Die heute eröffnete Ausstellung TechnoCare im Wiener Kunstraum setzt sich bis 15. Mai 2019 mit Care-Arbeit und Möglichkeiten ihrer Neudefinition in einer digitalen Gesellschaft auseinander. Im Mittelpunkt steht dabei der ihr genuine Beziehungscharakter. Beziehung wird in den künstlerischen Positionen allerdings breit gefasst und findet nicht nur zwischen Mensch und Mensch, sondern auch zwischen Mensch und Tier bzw. Mensch und Technik statt. Der Besuch der Ausstellung fordert herkömmliche Denkschemata rund um (feministisch verstandene) Care-Arbeit heraus und entpuppt sich gleichzeitig als ein futuristisches Am-Boden-Bleiben.
von Cornelia
Die Vereinsamung ist zur Realität vieler vor allem alter Menschen geworden. Der Personalmangel und die Finanzierungsproblematik im Bereich der Pflege verschärfen diesen Missstand. Nichtsdestotrotz (und auch deswegen) sind Care-Arbeit und Sich-Kümmern Tätigkeiten, die unterbezahlt sind und gesamtgesellschaftlich wenig geschätzt, ja, abgewertet werden. Ausgehend vom Spannungsverhältnis zwischen der gesellschaftlichen Relevanz von Fürsorge und ihrer gleichzeitigen Geringschätzung hat der Kunstraum Niederoesterreich in Wien künstlerische Positionen zusammengebracht, die sich mit technologischen Vermittlungsversuchen von Care-Arbeit befassen.
Dreh- und Angelpunkt der von Katharina Brandl und Friederike Zenker kuratierten Schau ist der Beziehungscharakter allen fürsorglichen Handelns – nicht nur zwischen Menschen, sondern auch zwischen Mensch und Technik bzw. Mensch und Tier. Die Ausstellung zeigt u. a. “lovebots” und virtuelle Haustier-Vermenschlichungen. Sie wird damit dem Anspruch durchaus gerecht, nicht nur Praktiken aktuell gelebter Fürsorge in den Blick zu nehmen, sondern sich auch mit ihrem möglichen Neuverständnis in einer digitalisierten Gegenwart auseinanderzusetzen.
Die Werke der dreizehn Künstler_innen bzw. Kollektive beschäftigten sich mit Fragen danach, inwiefern ästhetische Erfahrungen einen fürsorglichen Blick kultivieren können und ob Fürsorge mittels digitalen Technologien auch über räumliche, zeitliche oder gar emotionale Distanz hinweg gelingen kann. Der Care-Begriff wird dabei im Sinne einer feministischen Ethik als Modus des fürsorglichen Denkens, Fühlens und Wahrnehmens, der über den Bereich des Privaten hinausgeht, verstanden.
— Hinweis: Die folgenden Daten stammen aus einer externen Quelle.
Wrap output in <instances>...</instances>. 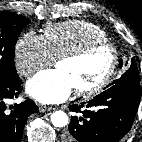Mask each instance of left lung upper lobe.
<instances>
[{
	"label": "left lung upper lobe",
	"instance_id": "1",
	"mask_svg": "<svg viewBox=\"0 0 142 142\" xmlns=\"http://www.w3.org/2000/svg\"><path fill=\"white\" fill-rule=\"evenodd\" d=\"M122 65H123V61L121 59L119 62L120 68H122ZM125 66H127V70L124 72V74L119 79L114 80L112 83H110L108 86H106L105 89L111 87L112 85L122 83L125 81H129V80L140 81L139 71H138L135 60L132 59L131 64L127 65V63H126Z\"/></svg>",
	"mask_w": 142,
	"mask_h": 142
}]
</instances>
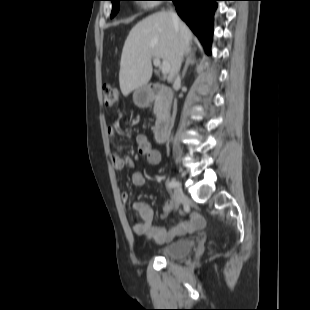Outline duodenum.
Here are the masks:
<instances>
[{"label": "duodenum", "instance_id": "obj_1", "mask_svg": "<svg viewBox=\"0 0 310 310\" xmlns=\"http://www.w3.org/2000/svg\"><path fill=\"white\" fill-rule=\"evenodd\" d=\"M144 104H149L155 100L158 102V116L154 128V139L157 143H162L172 121L171 103L173 93L167 87L160 84H152L147 92L142 94Z\"/></svg>", "mask_w": 310, "mask_h": 310}]
</instances>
© Alexa Karolinski und Ingo Niermann | Army of Love
Spannend ist etwa die Videoarbeit “Army of Love” von Ingo Niermann und Alexa Karolinski, die ursprünglich für die Berlin Biennale 2016 gemacht wurde, und Soldat_innen einer Armee der Liebe vorstellt. Diese kämpfen gegen die Vereinsamung und Isolation von Menschen und für die radikale Umverteilung von sinnlicher Liebe. Die Künstler_innen denken so die Verteilungsgerechtigkeit von Ressourcen weiter und subsumieren darunter auch die Grundprämissen von Nächstenliebe und Fürsorge.

© Elisa Giardina Papa | Technologies of Care
Die Position von Elisa Giardina Papa, “Technologies of Care”, zeigt hingegen die Auslagerung von affektiver Arbeit in die virtuelle Welt. Sie berührt damit ganz wesentliche Aspekte der existierenden globalen Betreuungskette (care chain), wie sie Arlie Hochschild beschrieben hat. Dieser soziologische Begriff soll sichtbar machen, dass Migrant_innen, die im Ausland die Betreuung von Kindern und alten Menschen übernehmen, zuhause wiederum selbst eine Versorgungslücke hinterlassen (müssen). Solche Betreuungsketten bilden sich bislang entlang von Armutsgrenzen, von Süden nach Norden und von Osten nach Westen. In ihrer Videoinstallation visualisiert Elisa Giardina Papa das Schaffen von sieben Online-Pflegekräften, die über Drittanbieter mit Kund_innen auf der ganzen Welt verbunden sind. Das Angebot der selbst prekär Beschäftigten: maßgeschneiderte Erlebnisse, Gesellschaft und emotionale Unterstützung.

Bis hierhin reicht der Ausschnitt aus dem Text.